Kommentar Zuverlässigkeit von Polizisten: Wir haben ein Problem
Wie schaffen wir es, dass die Polizei überall mehrheitlich demokratisch gesinnt ist? Diese Aufgabe darf nicht allein Politikern überlassen bleiben.
E s ist eine Razzia, die kommt wie bestellt. Gerade erst, an diesem Mittwochabend, kommen in Kiel die Innenminister Deutschlands zu ihrer Frühjahrskonferenz zusammen. Am Donnerstag sitzen sie dort den ganzen Tag beieinander. Sie wollen über die Sicherheit in Deutschland reden, über die Situation in der Polizei und darüber, welche gemeinsame Aufgaben die Behörden vor sich haben.
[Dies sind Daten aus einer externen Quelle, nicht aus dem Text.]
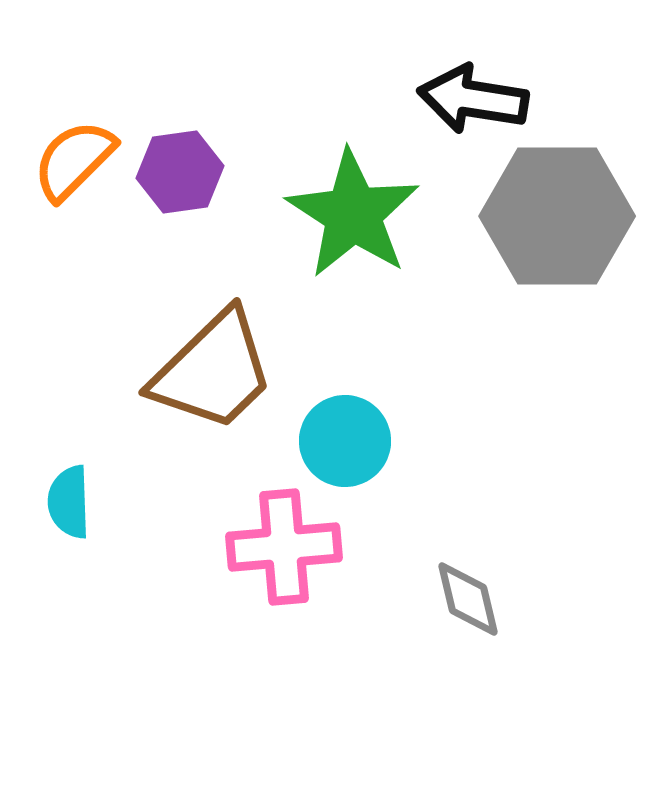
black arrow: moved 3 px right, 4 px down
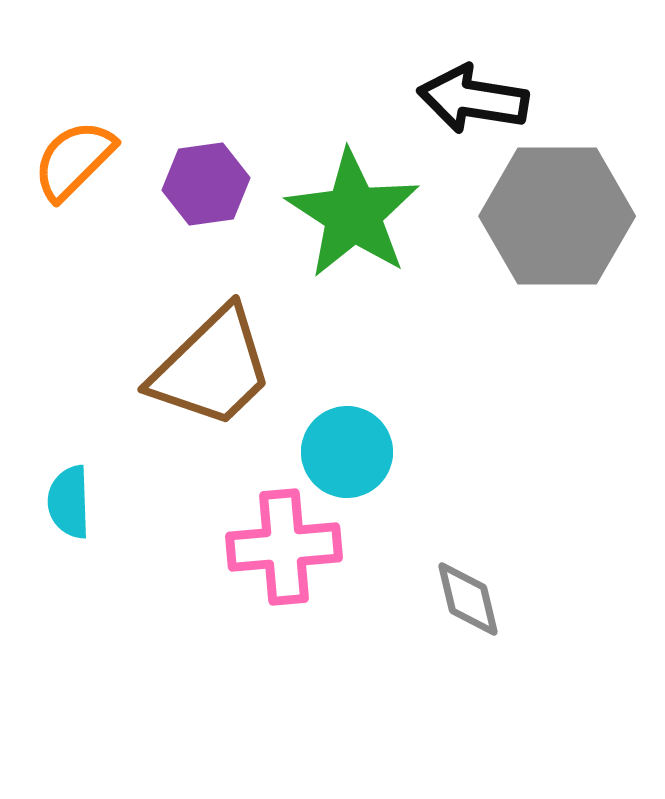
purple hexagon: moved 26 px right, 12 px down
brown trapezoid: moved 1 px left, 3 px up
cyan circle: moved 2 px right, 11 px down
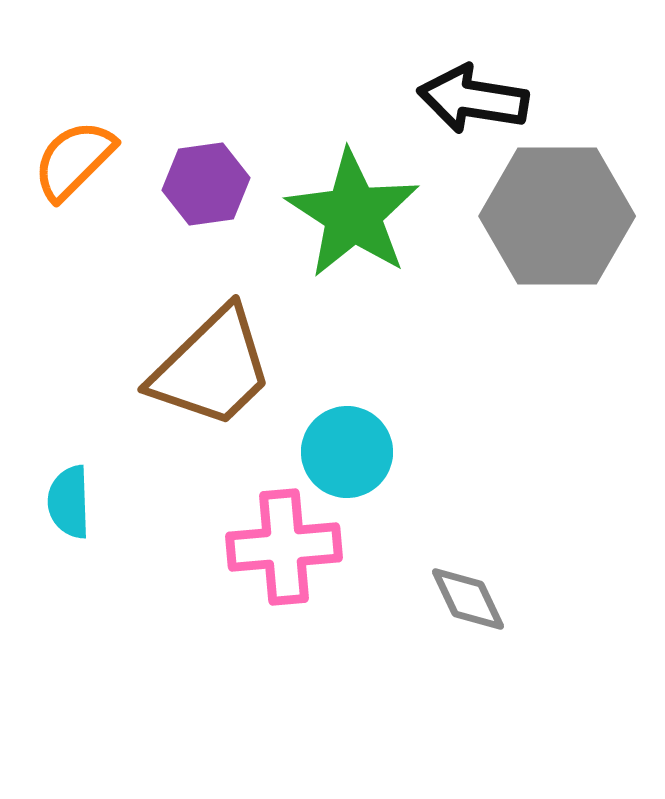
gray diamond: rotated 12 degrees counterclockwise
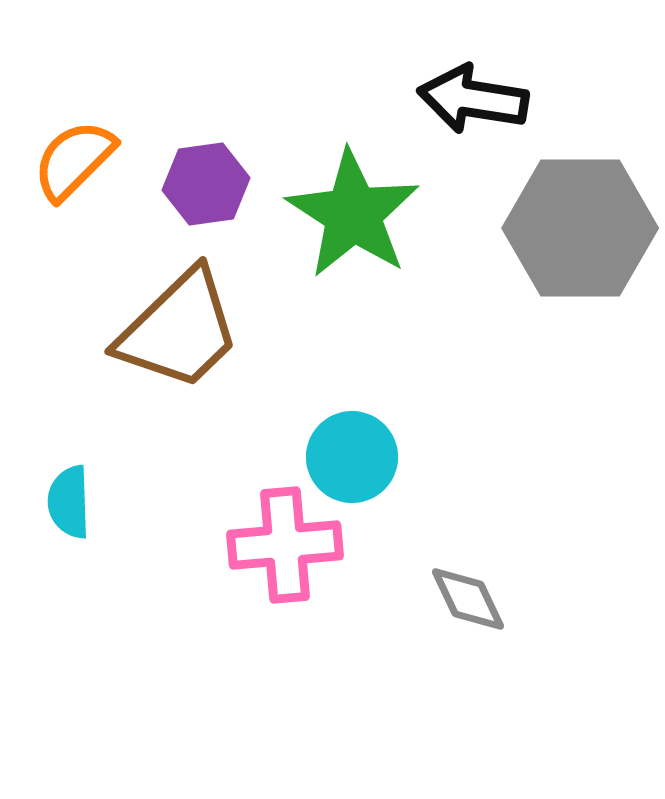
gray hexagon: moved 23 px right, 12 px down
brown trapezoid: moved 33 px left, 38 px up
cyan circle: moved 5 px right, 5 px down
pink cross: moved 1 px right, 2 px up
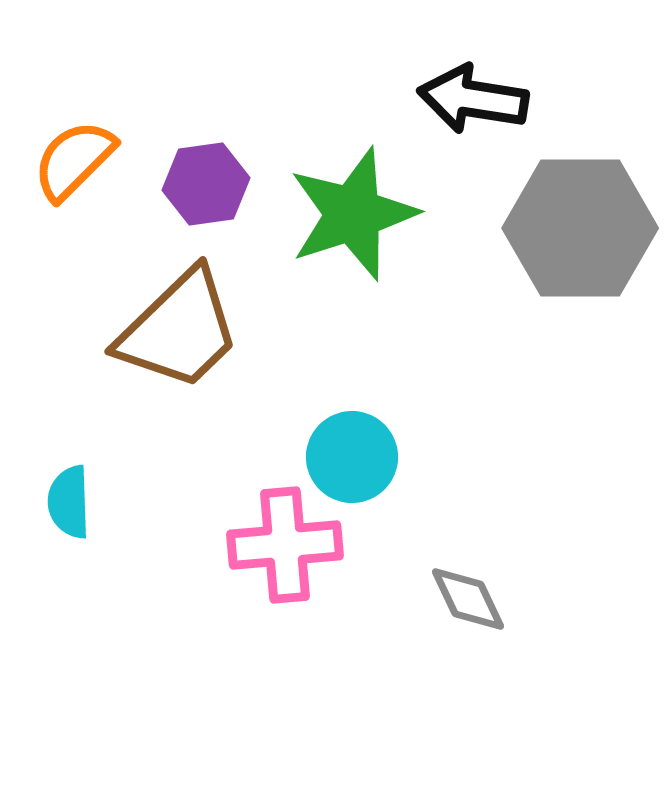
green star: rotated 21 degrees clockwise
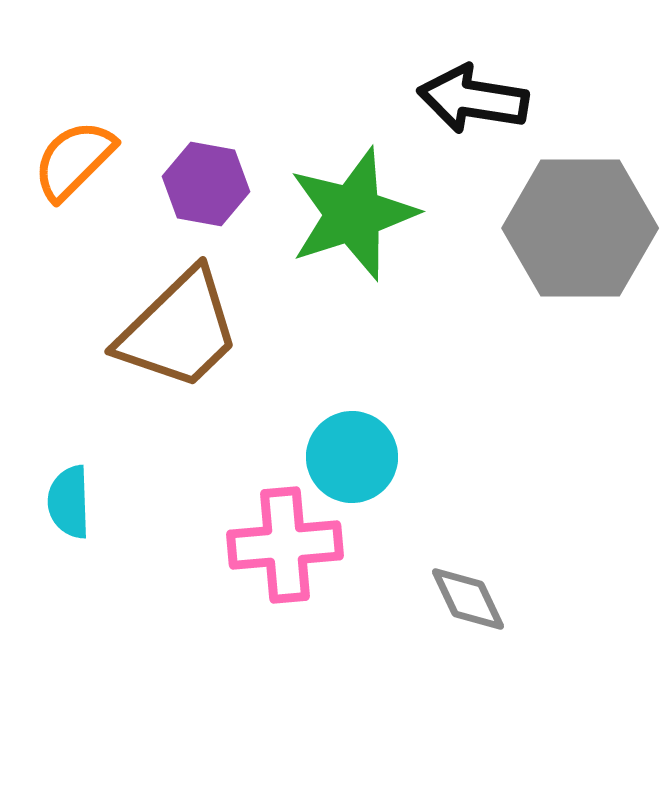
purple hexagon: rotated 18 degrees clockwise
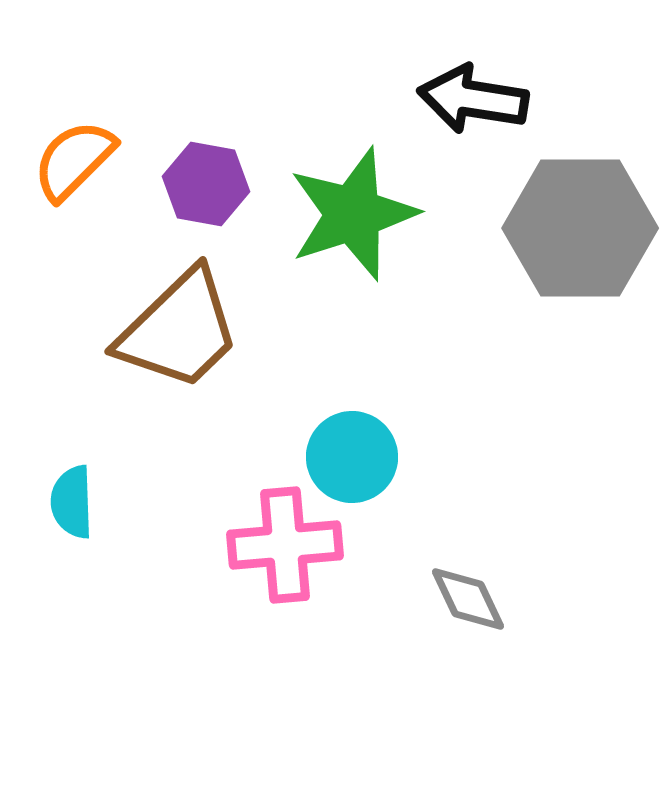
cyan semicircle: moved 3 px right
Und was passiert dann, kurz vor Beginn des Ministertreffens, am Mittwochmorgen in Mecklenburg-Vorpommern? Eine Razzia in 14 Objekten, vier Festnahmen von aktiven und ehemaligen SEK-Polizisten.
Die Vorwürfe: Verstoß gegen das Kriegswaffenkontrollgesetz, gegen das Waffengesetz, Betrug. Die Männer sollen ab 2012 staatliche Munition entwendet und bei einem von ihnen gehortet haben: Marko G., der auch Kopf einer norddeutschen Preppergruppe war, sich auf einen „Tag X“ vorbereitet hatte, der Prepper-Chatgruppen administrierte, inzwischen von Behördenvertretern und Sicherheitspolitikern als rechtsextrem eingestuft wird und Kontakte zum Bundeswehrsoldaten André S. alias Hannibal in Süddeutschland unterhielt.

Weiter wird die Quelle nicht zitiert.